Con le primavere arabe del 2011 le crisi umanitarie e le dittature in Egitto, Siria, Libia, Yemen acuiscono esponenzialmente, determinando l’esigenza di un futuro migliore per sé e per la rispettiva famiglia, che la Bonino definisce “niente di più umano, niente di più valoriale”.
Continuando ad assecondare la falsa ideologia tale per cui questi flussi siano momentanei o a sé stanti, si continuerebbe a perseguire soluzioni volte a limitare il fenomeno. La Bonino adduce che invero la migrazione è un processo storico e continuo, e dunque l’adempimento fattuale è la volontà di governare i flussi, prevenendo le conseguenze.
Ebbene, la mancata accettazione del fenomeno migratorio comporta la negazione dell’integrazione e del diritto di asilo. Esclusivamente l’integrazione accompagnata dall’accettazione conduce ad esiti encomiabili in ambito economico e sociale, così come dimostrano la comunità agricola di Asti ed il restauro dei piccoli borghi.
La Bonino nomina anche il progetto SPRAR che comporta la distribuzione e l’integrazione di 3 o 4 immigrati ogni 1000 abitanti per Comune e riferisce l’infruttuosità complessiva del progetto derivante dalla scarsa adesione: solo 1200 su 8000 Comuni.
Naturalmente la ragione per cui i restanti 6800 comuni italiani non hanno aderito è chiara: il razzismo di cui Galimberti ha parlato nella prima conferenza del festival, la paura della potenza biologica straniera, l’alterigia occidentale con la quale ci si esime dalla solidarietà. Tale condotta non ha contribuito a governare il processo migratorio, non ne ha attenuato il flusso e non lo ha regolarizzato. Questa strategia non ha incrementato né la sicurezza del Paese, né l’umanità.
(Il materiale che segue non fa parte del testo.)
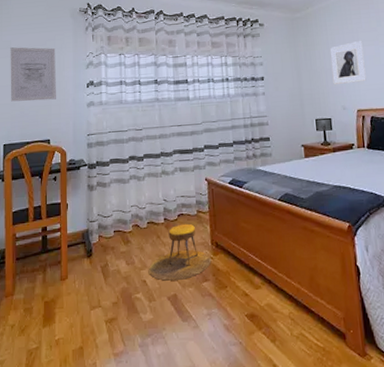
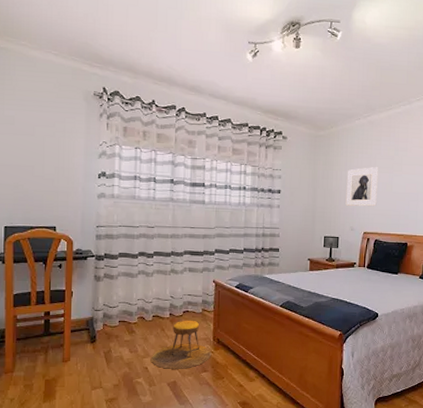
wall art: present [10,47,56,102] -> none [13,124,65,186]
La pervasività degli sproloqui politici ha subito un’inconfutabile recrudescenza ed essendo impiegato per sindacare, educa la mentalità collettiva alla barbarie. Emma Bonino afferma: “dobbiamo ascoltare anche il cuore oltre che la pancia”, alludendo all’improba renitenza, ancor più onerosa rispetto alla compassione da sempre elusa.
Dunque, la Bonino propone di riaprire in maniera controllata i flussi di lavoro per integrare i rifugiati, sottraendoli non solo alla sopravvivenza in strada. Offrendo loro possibilità lavorative in settori trascurati come l’agricoltura, si eviterebbe il ricorso a losche forme di guadagno o alla delinquenza e malavita.
La Bonino afferma che rispetto all popolazione italiana di 60 milioni di abitanti, gli immigrati regolari sono solo l’8% (varrebbe a dire circa 5 milioni), mentre gli irregolari sono circa 500,000 e quindi esorta ad occuparli ed integrarli, assumendosi la dovuta responsabilità di assecondare il processo storico in atto, piuttosto che invocare invano la loro espulsione.
Emma Bonino indica che l’età giovanile, nel suo fervore naturale, è il momento da sfruttare per perseguire l’affermazione dei diritti sociali. Determinazione, vitalità e competenza dei giovani sono le prerogative della rivolta culturale con cui costruire un nuovo equilibrio sociale nel nostro Paese. Determinazione in quanto fermezza nel procedere anche di fronte agli inevitabili impedimenti. Vitalità quale piacere oltreché senso del dovere nella partecipazione civica e civile. Competenza, trasmessa dalla scuola, dall’esperienza e dal dialogo indispensabile al fine di compiere adeguate scelte di vita, che seppur dolorose, non debbono essere delegate ad altri.
La Bonino rimunera il comune buon senso con una sollecitazione finale: “Cambiare si può, tentare si deve”.